Ora vejamos: será que a ditadura de Salazar, o Estado Novo, que durou quase cinquenta anos, nunca apresentou deficits nas contas públicas, nem nunca contraiu dívida pública? Se há quem pense isso, está enganado.
Durante os tais quase 50 anos, houve vários períodos históricos em que o Estado Novo conviveu com deficits das finanças públicas. Durante a Segunda Guerra Mundial, durante alguns anos das Guerras Coloniais, ou em anos que foram feitas grandes apostas nas obras públicas (Duarte Pacheco), por várias vezes o Estado Novo teve deficits.
E também teve dívida pública, e elevada. Nomeadamente, muitas das dívidas em resultado da Guerra Colonial, acabaram por ser pagas...pela democracia. E outras só não foram pagas porque entretanto as ex-colónias passaram a ser países independentes (Angola, Moçambique, etc).
Além disso, também na balança de transacções correntes, houve muitos anos em que as importações excederam as exportações.
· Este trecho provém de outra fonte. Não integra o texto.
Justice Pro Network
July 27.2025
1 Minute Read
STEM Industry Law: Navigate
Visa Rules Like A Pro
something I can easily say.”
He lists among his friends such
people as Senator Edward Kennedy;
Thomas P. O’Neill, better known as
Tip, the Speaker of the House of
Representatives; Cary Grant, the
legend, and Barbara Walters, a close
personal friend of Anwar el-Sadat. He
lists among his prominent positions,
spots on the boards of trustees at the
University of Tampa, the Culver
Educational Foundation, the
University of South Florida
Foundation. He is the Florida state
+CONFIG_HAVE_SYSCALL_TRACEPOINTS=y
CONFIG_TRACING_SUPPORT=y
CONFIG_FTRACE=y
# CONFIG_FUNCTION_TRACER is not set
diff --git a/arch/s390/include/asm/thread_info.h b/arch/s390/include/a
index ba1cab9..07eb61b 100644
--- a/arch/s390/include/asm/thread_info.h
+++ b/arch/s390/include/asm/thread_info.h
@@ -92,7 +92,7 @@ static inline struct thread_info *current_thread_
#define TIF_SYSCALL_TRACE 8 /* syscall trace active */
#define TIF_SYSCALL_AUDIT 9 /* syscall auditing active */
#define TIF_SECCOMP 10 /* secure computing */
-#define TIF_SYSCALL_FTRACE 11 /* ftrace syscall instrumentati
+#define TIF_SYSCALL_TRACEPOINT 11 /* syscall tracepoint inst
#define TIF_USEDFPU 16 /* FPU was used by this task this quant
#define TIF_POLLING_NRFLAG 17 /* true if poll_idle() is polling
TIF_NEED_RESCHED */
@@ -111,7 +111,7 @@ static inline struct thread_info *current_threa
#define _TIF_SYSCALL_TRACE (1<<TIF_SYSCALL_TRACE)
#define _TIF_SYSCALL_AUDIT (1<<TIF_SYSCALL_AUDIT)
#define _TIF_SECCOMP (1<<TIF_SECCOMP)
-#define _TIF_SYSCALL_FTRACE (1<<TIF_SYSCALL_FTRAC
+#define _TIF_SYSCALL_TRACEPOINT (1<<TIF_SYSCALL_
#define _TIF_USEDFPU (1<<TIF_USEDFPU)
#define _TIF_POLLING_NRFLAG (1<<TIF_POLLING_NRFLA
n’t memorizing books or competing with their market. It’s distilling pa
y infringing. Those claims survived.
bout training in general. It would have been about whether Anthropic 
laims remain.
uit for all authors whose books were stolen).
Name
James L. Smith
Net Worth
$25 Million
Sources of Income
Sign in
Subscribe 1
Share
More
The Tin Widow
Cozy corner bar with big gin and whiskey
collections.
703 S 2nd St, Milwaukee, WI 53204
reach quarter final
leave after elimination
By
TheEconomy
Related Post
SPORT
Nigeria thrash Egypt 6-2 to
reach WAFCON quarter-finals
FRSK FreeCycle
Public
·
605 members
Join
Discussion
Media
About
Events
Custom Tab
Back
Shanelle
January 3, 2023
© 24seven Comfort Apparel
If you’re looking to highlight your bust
O mito da ditadura com a balança comercial equilibrada é muitas vezes apenas isso, um mito. Até porque muitas "importações" não eram contabilizadas, pois vinham das ex-colónias, o que é sempre uma importante vantagem da ditadura...
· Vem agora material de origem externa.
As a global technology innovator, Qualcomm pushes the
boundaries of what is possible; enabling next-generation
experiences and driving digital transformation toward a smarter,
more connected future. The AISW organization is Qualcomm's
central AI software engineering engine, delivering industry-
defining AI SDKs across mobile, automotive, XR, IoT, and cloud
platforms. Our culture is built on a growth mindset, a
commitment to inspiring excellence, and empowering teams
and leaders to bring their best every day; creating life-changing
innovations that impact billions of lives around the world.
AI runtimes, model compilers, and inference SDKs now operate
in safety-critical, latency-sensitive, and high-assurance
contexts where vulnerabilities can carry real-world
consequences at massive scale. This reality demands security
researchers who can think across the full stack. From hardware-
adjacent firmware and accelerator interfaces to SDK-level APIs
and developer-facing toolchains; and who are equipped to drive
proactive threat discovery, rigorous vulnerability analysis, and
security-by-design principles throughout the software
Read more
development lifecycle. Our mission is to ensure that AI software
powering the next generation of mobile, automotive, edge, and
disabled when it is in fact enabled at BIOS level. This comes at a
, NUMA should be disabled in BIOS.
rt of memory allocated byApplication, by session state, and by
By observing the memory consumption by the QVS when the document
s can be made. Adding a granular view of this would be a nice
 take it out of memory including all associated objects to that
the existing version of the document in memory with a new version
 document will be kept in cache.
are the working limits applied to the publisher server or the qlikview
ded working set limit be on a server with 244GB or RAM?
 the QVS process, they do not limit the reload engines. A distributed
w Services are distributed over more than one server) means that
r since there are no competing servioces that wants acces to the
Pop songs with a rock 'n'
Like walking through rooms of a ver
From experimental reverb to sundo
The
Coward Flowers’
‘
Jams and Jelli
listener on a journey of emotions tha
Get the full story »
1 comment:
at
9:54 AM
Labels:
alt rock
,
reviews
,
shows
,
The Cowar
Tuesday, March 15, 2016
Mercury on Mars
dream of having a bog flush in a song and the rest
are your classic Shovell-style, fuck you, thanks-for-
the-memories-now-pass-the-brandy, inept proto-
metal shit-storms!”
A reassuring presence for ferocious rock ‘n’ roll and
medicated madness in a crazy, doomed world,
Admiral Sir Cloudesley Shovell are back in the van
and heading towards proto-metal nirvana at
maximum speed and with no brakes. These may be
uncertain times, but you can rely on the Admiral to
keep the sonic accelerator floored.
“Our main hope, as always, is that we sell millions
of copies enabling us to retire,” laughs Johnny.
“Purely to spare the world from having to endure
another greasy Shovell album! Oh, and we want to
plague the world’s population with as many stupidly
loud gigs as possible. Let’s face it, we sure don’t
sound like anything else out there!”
Por fim, e para quem pense que Portugal era um fantástico país em ditadura só porque não tinha "deficits", convém relembrar que o país era bastante miserável em termos de PIB per capita, e só não era mais porque mais de um milhão de portugueses pura e simplesmente foi-se embora!
A emigração era a única opção viável para grande parte da população, o que significa que o "mercado interno" era atrofiado e incapaz de gerar emprego para uma grande parte dos portugueses.
Por outro lado, espanta-me sempre que, de uma maneira geral, em Portugal se defenda tão mal os méritos da democracia, que são muitos. Além das liberdades políticas, e outras (por exemplo, viajar era muito difícil em ditadura, lembram-se?), há sobretudo enormes méritos económicos do país desde o 25 de Abril.
Em todos os indicadores económicos e sociais, Portugal melhorou em quase 40 anos de democracia. Não só subiu, e muito, o PIB per capita, como houve extraordinárias melhorias na saúde, na educação, na mortalidade infantil, e em muitos outros indicadores.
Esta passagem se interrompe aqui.